Insect origami

Who hasn’t looked at a bird’s nest and admired the skills of its avian architect? Now I ask you to turn your attention to what lowly insects can do. A variety of insects and spiders use leaves to manufacture a shelter for their young. This nest, more properly called a nidus, is the work of a Leaf-rolling Weevil:

She is 1/8″-1/4″ long, and her Latin name is longer than she is: Synolabus bipustulatus (or should I say Synolaba bipustulata?):

She lays a single egg then rolls the leaf up around it.
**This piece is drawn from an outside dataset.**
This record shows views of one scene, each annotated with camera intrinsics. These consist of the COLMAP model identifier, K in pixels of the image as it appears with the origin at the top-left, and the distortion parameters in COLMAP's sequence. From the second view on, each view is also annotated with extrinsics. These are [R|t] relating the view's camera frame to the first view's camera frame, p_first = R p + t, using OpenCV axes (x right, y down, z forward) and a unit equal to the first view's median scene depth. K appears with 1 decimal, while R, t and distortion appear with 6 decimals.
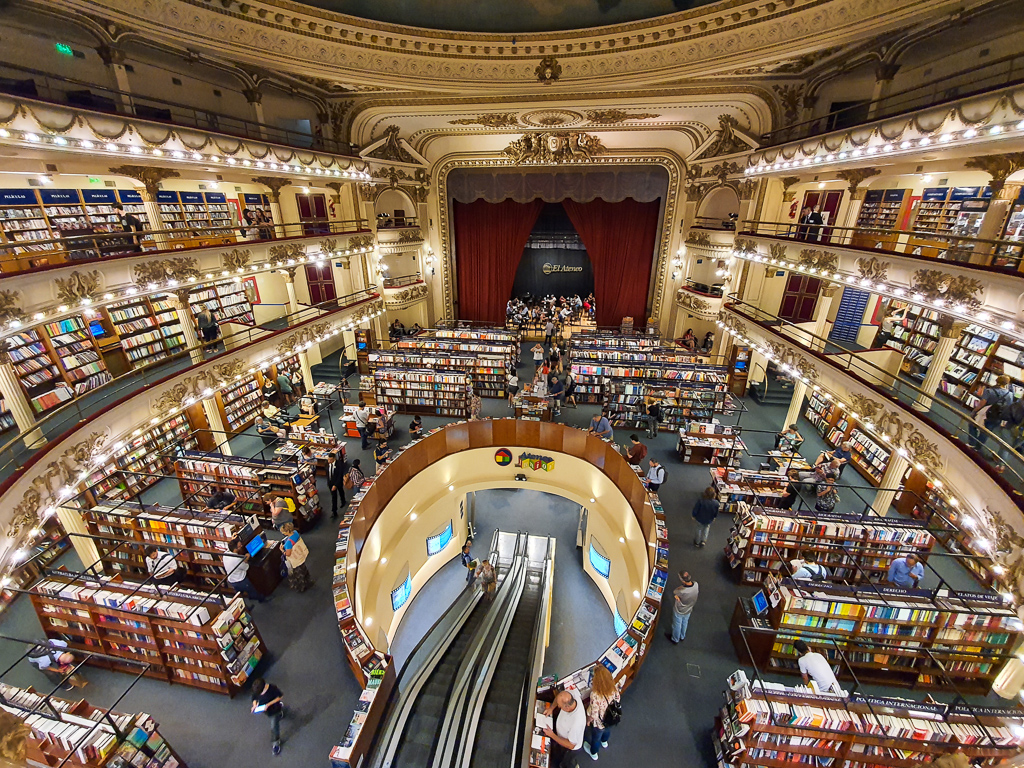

When her larva hatches, it eats the leaf material from the inside.

Every year, the hydrangea outside my door hosts a colony of shelters made by the Hydrangea Leaf-tier Moth, Olethreutes ferriferiana, a species of tortricid moth. This one is made of two leaves. The caterpillar lays down a line of silk cement on the inside of the outer leaf edge, and then somehow brings the edges together, enclosing a bud, which provides it with food..
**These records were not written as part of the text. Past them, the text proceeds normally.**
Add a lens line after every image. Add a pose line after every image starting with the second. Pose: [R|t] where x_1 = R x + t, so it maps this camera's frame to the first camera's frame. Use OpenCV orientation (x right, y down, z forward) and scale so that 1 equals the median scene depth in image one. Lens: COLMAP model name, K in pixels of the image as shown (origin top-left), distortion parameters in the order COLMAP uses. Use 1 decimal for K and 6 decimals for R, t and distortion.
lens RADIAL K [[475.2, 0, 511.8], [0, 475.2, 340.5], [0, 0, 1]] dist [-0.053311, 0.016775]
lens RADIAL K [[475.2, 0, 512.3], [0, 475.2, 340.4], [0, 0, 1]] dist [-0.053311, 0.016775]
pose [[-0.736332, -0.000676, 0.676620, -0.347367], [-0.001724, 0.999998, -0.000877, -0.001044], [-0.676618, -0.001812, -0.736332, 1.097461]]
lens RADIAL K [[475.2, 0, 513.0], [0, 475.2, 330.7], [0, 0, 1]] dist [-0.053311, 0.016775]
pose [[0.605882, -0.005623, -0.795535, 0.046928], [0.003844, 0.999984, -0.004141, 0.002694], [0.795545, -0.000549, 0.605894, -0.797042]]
If you cut one open and look carefully, you find the caterpillar,

or, in an older one, a pupa. (You can see the marks where the caterpillar ate the inside of the leaf.)

My hydrangea thrives every year, so I don’t worry about the leaf packages, I just admire the handiwork.

Sometimes in the woods I find elegantly folded leaf nests, like this fortune cookie shape:

or this one with a strip of leaf like an obi wrapped around it.

You can see the silk strands that sew it together.

These might also have been made by caterpillars, or perhaps by nursery web spiders to hide their egg sacs. I didn’t have the heart to destroy one to find out.

PS If you find this sort of thing fascinating, as I do, I highly recommend Tracks and signs of insects and other invertebrates: A Guide to North American Species, by Charley Eiseman and Noah Charney.

2 thoughts on “Insect origami”

  1. Is there anything in Nature not fascinating? Those are awesome photos…especially the ‘obi.’ Every insect is interesting, but not all ants stay alive, in the house, digging up the patio, or carrying eggs on a pressure treated deck. All spiders from inside the house are carefully relocated to the outdoors. Birds are so incredible with their building skills…just using their beaks…how is it possible?! I have hundreds of thriving Milkweed plants…Monarchs will hopefully lay eggs very soon, so I can raise their babies for the 3rd year. I was looking at & learning about Milkweed longhorn beetles today. There are ‘several’…I will leave them be, unless there are way too many. Enough leaves for every insect…I’ll try to gather the Monarch eggs quickly, before predators eat them. I read an interesting quote today, by Marie Curie: “Nothing in life is to be feared. It is only to be understood.”